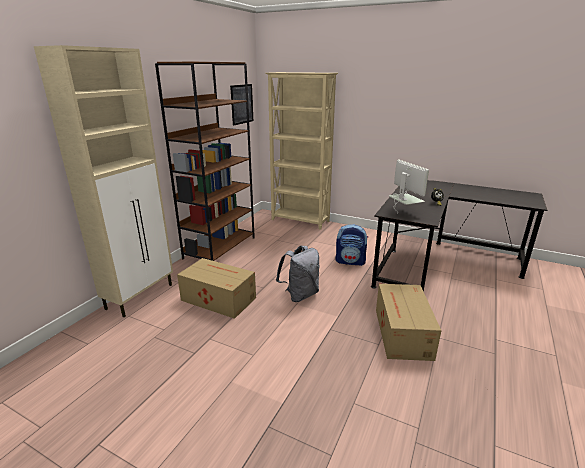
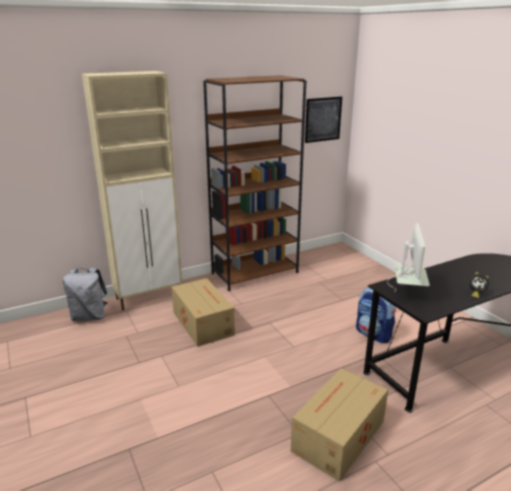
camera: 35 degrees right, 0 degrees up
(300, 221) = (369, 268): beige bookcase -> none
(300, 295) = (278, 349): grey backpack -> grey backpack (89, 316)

* [Activity]:
Without the pictures, repeat the listing exactly as it reads.

* [Answer for this exercise]:
camera: 35 degrees right, 0 degrees up
(300, 221) = (369, 268): beige bookcase -> none
(300, 295) = (278, 349): grey backpack -> grey backpack (89, 316)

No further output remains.